The required result is each line of the entries below containing the string "pork".

=-=-=

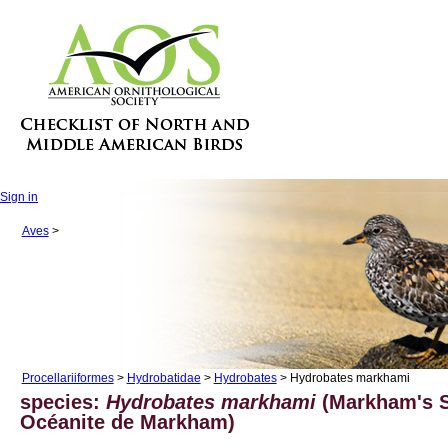
Sign in
Aves
>
Procellariiformes
>
Hydrobatidae
>
Hydrobates
> Hydrobates markhami
species:
Hydrobates markhami
(Markham's S
Océanite de Markham)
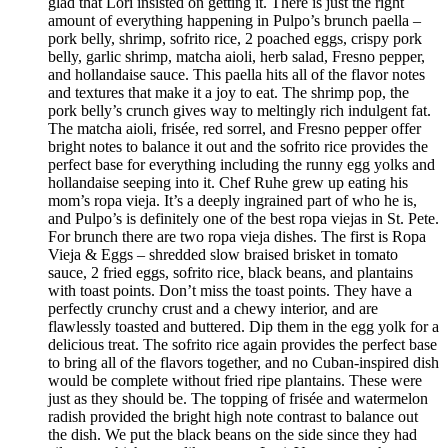
glad that Lori insisted on getting it. There is just the right
amount of everything happening in Pulpo’s brunch paella –
pork belly, shrimp, sofrito rice, 2 poached eggs, crispy pork
belly, garlic shrimp, matcha aioli, herb salad, Fresno pepper,
and hollandaise sauce. This paella hits all of the flavor notes
and textures that make it a joy to eat. The shrimp pop, the
pork belly’s crunch gives way to meltingly rich indulgent fat.
The matcha aioli, frisée, red sorrel, and Fresno pepper offer
bright notes to balance it out and the sofrito rice provides the
perfect base for everything including the runny egg yolks and
hollandaise seeping into it. Chef Ruhe grew up eating his
mom’s ropa vieja. It’s a deeply ingrained part of who he is,
and Pulpo’s is definitely one of the best ropa viejas in St. Pete.
For brunch there are two ropa vieja dishes. The first is Ropa
Vieja & Eggs – shredded slow braised brisket in tomato
sauce, 2 fried eggs, sofrito rice, black beans, and plantains
with toast points. Don’t miss the toast points. They have a
perfectly crunchy crust and a chewy interior, and are
flawlessly toasted and buttered. Dip them in the egg yolk for a
delicious treat. The sofrito rice again provides the perfect base
to bring all of the flavors together, and no Cuban-inspired dish
would be complete without fried ripe plantains. These were
just as they should be. The topping of frisée and watermelon
radish provided the bright high note contrast to balance out
the dish. We put the black beans on the side since they had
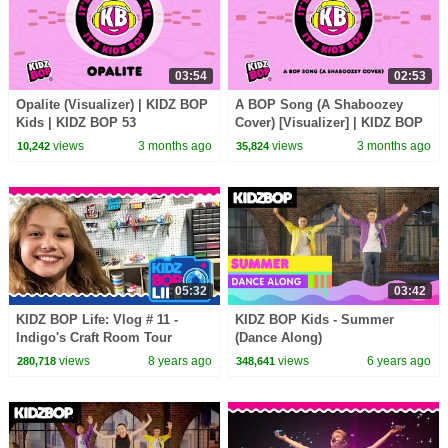
03:54
02:53
Opalite (Visualizer) | KIDZ BOP
A BOP Song (A Shaboozey
Kids | KIDZ BOP 53
Cover) [Visualizer] | KIDZ BOP
Kids | KIDZ BOP 53
views
3 months ago
views
3 months ago
10,242
35,824
05:32
03:42
KIDZ BOP Life: Vlog # 11 -
KIDZ BOP Kids - Summer
Indigo's Craft Room Tour
(Dance Along)
views
8 years ago
views
6 years ago
280,718
348,641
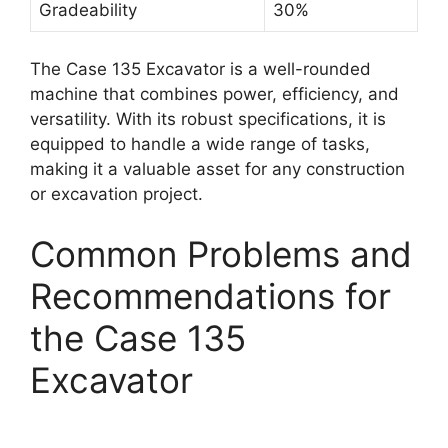
Gradeability
30%
The Case 135 Excavator is a well-rounded
machine that combines power, efficiency, and
versatility. With its robust specifications, it is
equipped to handle a wide range of tasks,
making it a valuable asset for any construction
or excavation project.
Common Problems and
Recommendations for
the Case 135
Excavator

=-=-=

Solution for this exercise:
pork belly, shrimp, sofrito rice, 2 poached eggs, crispy pork
pork belly’s crunch gives way to meltingly rich indulgent fat.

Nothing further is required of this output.